Single mom, married mom, breastfeeding mom, formula feeding mom, stay-at-home mom, working mom, mom of one, mom of multiples…
There is one common thread all the above share regardless of the title that precedes. We are all a mom, first. Let’s stop this idea that one is better than the other, one holds more weight then another. Get over the idea that another can’t relate to you because of her title preceding the role. Mothering and being a mom is a single thread we all share; our journey in this powerful and beautiful gift we have been given would be that much more enriching and less lonely if we remembered this before anything else. It is a journey we are all traveling alone, yet together. Shall we pass another on our journey what a disservice we are doing to compete, not compliment her for getting this far. What unites us in this role is far greater than what divides us.

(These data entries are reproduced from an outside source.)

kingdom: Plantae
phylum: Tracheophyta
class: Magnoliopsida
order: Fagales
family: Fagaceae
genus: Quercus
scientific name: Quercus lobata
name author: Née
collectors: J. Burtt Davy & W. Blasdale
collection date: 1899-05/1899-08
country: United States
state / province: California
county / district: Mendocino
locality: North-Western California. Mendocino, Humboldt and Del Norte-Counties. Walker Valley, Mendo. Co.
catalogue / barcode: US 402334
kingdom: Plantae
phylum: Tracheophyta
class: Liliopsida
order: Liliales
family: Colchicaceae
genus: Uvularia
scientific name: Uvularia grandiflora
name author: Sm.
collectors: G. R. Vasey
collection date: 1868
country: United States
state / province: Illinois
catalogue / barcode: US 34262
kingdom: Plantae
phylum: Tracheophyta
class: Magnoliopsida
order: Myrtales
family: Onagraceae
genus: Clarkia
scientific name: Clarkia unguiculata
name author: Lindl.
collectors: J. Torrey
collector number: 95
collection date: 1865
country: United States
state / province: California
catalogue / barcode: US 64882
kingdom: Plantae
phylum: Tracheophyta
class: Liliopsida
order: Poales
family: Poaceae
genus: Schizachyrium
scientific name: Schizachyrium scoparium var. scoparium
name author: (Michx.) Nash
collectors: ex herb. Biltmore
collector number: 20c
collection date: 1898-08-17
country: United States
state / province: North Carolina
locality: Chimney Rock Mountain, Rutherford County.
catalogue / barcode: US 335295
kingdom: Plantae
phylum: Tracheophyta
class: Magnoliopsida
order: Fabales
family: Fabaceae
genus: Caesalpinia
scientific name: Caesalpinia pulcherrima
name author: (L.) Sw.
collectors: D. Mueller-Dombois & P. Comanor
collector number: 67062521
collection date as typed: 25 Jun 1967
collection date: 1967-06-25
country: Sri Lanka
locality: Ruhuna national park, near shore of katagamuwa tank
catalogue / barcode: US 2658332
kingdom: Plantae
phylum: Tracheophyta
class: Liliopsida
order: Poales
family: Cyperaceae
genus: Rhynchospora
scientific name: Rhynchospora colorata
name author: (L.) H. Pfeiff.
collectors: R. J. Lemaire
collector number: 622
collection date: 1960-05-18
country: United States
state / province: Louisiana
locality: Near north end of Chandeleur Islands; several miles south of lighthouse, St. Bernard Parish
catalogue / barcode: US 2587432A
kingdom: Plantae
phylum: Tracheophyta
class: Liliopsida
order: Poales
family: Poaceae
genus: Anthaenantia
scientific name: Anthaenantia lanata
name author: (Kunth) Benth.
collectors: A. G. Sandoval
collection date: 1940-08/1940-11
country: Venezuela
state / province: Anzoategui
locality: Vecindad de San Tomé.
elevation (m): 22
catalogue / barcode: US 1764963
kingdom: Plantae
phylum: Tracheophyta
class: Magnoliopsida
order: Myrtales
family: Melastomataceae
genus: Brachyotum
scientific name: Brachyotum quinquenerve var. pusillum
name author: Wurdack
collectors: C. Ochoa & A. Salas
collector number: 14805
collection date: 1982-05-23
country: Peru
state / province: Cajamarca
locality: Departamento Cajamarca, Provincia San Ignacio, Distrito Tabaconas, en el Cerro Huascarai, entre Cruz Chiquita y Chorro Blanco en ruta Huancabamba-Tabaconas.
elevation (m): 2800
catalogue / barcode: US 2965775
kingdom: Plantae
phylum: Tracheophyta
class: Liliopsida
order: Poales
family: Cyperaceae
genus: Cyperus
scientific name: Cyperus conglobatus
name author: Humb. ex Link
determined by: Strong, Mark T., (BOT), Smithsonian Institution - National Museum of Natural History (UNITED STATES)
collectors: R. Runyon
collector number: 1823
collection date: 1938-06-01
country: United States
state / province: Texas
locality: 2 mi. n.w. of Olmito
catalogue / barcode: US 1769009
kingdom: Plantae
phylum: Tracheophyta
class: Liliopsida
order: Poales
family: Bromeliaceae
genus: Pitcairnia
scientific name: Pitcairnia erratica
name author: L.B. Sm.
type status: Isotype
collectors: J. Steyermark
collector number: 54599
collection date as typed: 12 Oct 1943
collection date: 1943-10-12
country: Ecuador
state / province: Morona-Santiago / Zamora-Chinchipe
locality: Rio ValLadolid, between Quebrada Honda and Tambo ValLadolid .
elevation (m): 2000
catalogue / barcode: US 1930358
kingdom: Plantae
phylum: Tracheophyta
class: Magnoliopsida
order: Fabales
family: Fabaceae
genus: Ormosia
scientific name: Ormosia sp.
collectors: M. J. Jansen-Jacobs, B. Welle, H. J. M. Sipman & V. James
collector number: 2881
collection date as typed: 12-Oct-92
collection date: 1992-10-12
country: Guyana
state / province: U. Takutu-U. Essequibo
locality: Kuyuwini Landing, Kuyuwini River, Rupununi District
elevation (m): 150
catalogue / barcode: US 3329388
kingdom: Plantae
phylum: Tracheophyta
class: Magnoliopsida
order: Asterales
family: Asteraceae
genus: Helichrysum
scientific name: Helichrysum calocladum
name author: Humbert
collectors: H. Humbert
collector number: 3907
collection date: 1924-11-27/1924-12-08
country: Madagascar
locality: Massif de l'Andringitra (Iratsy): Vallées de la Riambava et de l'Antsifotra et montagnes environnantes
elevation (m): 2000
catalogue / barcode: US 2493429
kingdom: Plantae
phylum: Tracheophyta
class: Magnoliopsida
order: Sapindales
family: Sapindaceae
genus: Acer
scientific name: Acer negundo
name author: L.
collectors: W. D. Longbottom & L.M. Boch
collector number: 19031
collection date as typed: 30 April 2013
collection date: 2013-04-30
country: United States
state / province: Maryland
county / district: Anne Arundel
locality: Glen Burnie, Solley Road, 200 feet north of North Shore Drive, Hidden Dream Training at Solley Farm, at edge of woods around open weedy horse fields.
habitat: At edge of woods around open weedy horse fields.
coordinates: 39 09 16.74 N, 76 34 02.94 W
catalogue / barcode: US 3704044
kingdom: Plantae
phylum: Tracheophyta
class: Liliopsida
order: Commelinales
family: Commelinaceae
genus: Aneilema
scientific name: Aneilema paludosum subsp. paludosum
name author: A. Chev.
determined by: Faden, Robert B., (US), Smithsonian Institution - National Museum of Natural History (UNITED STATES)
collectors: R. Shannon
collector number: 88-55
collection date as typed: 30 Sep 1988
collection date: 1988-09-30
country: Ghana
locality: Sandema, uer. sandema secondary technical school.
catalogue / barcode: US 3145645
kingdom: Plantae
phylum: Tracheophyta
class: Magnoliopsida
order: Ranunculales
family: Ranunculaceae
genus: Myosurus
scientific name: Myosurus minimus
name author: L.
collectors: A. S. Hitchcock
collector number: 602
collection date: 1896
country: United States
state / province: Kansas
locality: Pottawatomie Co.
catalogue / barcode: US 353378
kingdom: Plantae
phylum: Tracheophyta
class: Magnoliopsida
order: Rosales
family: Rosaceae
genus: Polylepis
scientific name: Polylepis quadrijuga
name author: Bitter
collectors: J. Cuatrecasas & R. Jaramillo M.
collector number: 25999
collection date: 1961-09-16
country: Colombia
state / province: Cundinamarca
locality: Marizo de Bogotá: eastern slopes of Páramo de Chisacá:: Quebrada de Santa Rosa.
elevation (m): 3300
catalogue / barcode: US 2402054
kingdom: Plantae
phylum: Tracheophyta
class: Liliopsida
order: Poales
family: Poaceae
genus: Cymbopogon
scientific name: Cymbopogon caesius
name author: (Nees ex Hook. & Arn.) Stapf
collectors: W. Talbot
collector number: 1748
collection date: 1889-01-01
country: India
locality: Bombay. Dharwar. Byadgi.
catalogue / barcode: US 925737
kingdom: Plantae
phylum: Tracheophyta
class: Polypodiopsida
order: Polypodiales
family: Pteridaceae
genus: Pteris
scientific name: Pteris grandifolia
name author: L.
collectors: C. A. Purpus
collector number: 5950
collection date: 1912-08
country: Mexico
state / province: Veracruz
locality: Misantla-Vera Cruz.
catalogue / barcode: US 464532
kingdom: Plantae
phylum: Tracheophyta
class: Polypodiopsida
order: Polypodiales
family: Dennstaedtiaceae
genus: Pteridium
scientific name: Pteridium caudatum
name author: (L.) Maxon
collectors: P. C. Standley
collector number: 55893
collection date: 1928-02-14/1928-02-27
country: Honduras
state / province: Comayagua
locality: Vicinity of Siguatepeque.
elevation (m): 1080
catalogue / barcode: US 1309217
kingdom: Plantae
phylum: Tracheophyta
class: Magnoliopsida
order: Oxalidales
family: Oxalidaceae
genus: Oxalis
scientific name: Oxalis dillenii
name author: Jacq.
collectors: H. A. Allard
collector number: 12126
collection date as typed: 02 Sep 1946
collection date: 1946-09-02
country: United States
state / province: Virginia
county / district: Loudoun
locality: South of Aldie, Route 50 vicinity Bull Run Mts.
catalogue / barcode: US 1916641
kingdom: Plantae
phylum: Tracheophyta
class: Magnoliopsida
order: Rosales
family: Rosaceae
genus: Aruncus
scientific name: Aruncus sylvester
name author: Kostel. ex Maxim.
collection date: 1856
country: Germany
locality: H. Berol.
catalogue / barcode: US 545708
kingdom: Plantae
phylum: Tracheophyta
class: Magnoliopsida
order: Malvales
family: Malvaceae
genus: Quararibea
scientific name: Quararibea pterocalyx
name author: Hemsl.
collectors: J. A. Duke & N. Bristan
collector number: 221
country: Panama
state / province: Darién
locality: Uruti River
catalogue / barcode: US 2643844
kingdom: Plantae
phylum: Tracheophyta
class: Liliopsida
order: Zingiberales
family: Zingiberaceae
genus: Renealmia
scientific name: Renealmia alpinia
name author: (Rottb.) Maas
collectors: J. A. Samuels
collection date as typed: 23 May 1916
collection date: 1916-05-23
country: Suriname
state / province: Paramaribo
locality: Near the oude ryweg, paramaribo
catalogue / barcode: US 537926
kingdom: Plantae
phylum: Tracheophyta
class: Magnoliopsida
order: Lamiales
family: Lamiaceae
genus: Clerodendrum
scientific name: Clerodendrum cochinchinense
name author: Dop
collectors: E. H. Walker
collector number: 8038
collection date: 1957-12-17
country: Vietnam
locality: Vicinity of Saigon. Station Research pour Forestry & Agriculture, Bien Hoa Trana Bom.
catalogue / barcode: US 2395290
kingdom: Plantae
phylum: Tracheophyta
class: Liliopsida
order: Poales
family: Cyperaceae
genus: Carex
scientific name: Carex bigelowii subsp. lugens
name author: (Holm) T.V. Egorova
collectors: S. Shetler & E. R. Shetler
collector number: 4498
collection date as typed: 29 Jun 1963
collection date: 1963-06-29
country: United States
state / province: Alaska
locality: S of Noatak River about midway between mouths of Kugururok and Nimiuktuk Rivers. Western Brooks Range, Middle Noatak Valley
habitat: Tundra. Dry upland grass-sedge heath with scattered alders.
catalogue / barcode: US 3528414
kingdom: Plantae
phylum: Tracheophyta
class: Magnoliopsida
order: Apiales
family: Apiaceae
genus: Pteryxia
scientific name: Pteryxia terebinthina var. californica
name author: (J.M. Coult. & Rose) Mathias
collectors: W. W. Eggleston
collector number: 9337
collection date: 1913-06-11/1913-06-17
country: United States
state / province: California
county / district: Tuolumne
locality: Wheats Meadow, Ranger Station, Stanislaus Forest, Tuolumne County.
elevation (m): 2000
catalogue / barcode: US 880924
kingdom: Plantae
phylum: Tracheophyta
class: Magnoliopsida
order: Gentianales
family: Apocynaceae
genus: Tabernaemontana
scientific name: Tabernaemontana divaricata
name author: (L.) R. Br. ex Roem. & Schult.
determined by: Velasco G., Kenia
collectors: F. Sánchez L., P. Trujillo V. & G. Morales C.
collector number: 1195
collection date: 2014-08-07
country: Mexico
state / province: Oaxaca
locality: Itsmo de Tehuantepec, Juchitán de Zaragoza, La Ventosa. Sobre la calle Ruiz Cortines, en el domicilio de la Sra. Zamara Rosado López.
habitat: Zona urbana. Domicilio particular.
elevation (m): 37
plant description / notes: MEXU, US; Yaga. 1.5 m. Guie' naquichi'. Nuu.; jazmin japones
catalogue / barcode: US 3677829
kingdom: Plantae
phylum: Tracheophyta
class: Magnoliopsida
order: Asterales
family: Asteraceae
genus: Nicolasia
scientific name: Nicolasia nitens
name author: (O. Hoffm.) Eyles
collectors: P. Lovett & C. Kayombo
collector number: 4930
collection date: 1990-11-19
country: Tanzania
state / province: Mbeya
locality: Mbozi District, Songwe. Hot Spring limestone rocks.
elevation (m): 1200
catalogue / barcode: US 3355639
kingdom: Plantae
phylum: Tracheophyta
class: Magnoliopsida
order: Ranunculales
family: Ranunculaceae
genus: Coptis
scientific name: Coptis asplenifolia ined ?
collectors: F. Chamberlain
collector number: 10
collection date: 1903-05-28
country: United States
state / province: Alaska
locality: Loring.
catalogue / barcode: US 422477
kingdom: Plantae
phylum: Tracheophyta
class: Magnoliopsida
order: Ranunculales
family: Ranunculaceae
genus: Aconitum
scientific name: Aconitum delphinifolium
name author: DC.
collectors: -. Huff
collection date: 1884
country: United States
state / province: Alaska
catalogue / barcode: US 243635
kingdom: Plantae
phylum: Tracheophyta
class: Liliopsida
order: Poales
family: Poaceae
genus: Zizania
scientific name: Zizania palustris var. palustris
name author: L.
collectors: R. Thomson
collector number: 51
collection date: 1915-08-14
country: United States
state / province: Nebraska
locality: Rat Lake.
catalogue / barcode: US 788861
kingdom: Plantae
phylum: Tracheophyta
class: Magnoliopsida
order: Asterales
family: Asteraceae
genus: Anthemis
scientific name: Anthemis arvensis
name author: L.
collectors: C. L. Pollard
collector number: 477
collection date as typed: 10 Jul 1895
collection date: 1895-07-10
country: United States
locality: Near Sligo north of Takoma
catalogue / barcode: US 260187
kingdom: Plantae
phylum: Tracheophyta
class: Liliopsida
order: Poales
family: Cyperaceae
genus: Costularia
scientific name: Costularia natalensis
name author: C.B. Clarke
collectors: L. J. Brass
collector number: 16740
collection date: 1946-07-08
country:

When you see a fellow traveler in her mothering, offer her a taste of understanding, fill her cup with wisdom, or simply nod to that mama for making it as far as she has. When we run into each other on the journey, we both have no idea how far we both have come and how far we have to go, no path is the same. There are many trails on the journey of motherhood. We are in the same place at the same time at the moment we meet in our journey. Some of us might choose to journey together going forward, some might continue as we were. The metaphorical path that lie ahead of the other, indeed some have traveled before, but none have traveled her path before that point other than she.
What nuggets of wisdom you may offer may or may not fit her journey ahead, as you did not travel that journey with her up until that point. Along the way, she has encountered other travelers offering up something to guide her, or perhaps she started this journey with a map of her own, seeking to venture this path and confront whatever came her way head on. When you see this traveler, salute her for her courage. When you see a tired traveler, offer her a hug, support, an ear…but I know you’ve been traveling too and are tired so be compassionate with yourself if the most you can do is smile and move on. Please, don’t berate that mother, please don’t take any more out of her energy than she has already lost on her own journey. I found forgiveness for my own mother, once I became a mother. Does that mean we journey together? Perhaps not, but that does mean I hold space in my heart that she walked this journey too and actually gave way for me to journey as well? You bet.
The thread that holds us together is motherhood. We would be wise to remember that, before anything else as we journey alone, together.